## [Exercise requirements]
In this exercise, the entries below include pictures. Repeat exactly the lines from the line with "left elbow: (414, 678)" to the line with "right knee: (316, 164)", including both, but without the pictures.

## [Dataset content]
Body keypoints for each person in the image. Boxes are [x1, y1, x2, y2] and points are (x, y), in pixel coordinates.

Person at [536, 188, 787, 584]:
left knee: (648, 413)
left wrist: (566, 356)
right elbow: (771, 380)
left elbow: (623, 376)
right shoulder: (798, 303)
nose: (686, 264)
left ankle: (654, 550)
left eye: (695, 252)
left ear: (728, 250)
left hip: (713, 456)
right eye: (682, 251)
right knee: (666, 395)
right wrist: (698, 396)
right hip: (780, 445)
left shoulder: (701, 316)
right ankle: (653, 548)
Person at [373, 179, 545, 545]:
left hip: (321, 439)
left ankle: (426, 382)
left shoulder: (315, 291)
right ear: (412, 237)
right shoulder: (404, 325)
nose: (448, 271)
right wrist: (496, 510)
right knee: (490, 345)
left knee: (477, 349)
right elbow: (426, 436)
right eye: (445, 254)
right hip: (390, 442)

---

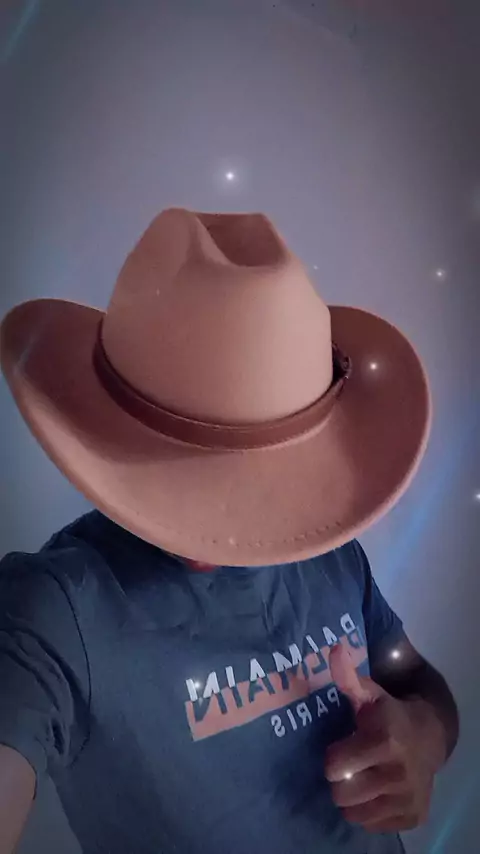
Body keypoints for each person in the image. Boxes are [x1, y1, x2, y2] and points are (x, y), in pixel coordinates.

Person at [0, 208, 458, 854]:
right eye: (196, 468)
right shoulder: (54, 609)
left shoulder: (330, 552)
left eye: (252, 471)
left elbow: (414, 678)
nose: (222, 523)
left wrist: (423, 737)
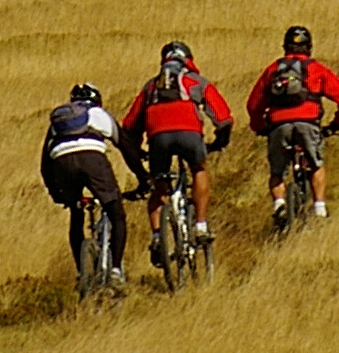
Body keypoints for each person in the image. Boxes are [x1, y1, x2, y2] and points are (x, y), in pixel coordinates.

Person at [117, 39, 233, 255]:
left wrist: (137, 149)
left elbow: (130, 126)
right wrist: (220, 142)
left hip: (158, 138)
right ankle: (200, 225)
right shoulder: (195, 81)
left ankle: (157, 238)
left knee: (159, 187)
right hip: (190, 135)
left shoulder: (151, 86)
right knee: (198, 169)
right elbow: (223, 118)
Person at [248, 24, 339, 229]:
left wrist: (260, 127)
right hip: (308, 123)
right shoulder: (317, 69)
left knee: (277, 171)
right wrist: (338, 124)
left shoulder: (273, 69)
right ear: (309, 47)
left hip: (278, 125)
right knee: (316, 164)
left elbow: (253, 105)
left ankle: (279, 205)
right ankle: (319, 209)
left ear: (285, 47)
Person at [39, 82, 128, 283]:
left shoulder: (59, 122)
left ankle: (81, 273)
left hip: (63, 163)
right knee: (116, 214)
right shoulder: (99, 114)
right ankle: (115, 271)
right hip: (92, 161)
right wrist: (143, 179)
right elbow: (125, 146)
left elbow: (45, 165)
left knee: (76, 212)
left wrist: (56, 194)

## [Answer box]
left elbow: (414, 678)
nose: (222, 523)
left wrist: (423, 737)
Body keypoints for each person in the image. Boxes are [x1, y1, x2, y2] and points are (x, y), in pixel coordinates.

Person at [117, 39, 233, 255]:
left wrist: (137, 149)
left elbow: (130, 126)
right wrist: (220, 142)
left hip: (158, 138)
right ankle: (200, 225)
right shoulder: (195, 81)
left ankle: (157, 238)
left knee: (159, 187)
right hip: (190, 135)
left shoulder: (151, 86)
right knee: (198, 169)
right elbow: (223, 118)
Person at [248, 24, 339, 229]:
left wrist: (260, 127)
right hip: (308, 123)
right shoulder: (317, 69)
left knee: (277, 171)
right wrist: (338, 124)
left shoulder: (273, 69)
right ear: (309, 47)
left hip: (278, 125)
right knee: (316, 164)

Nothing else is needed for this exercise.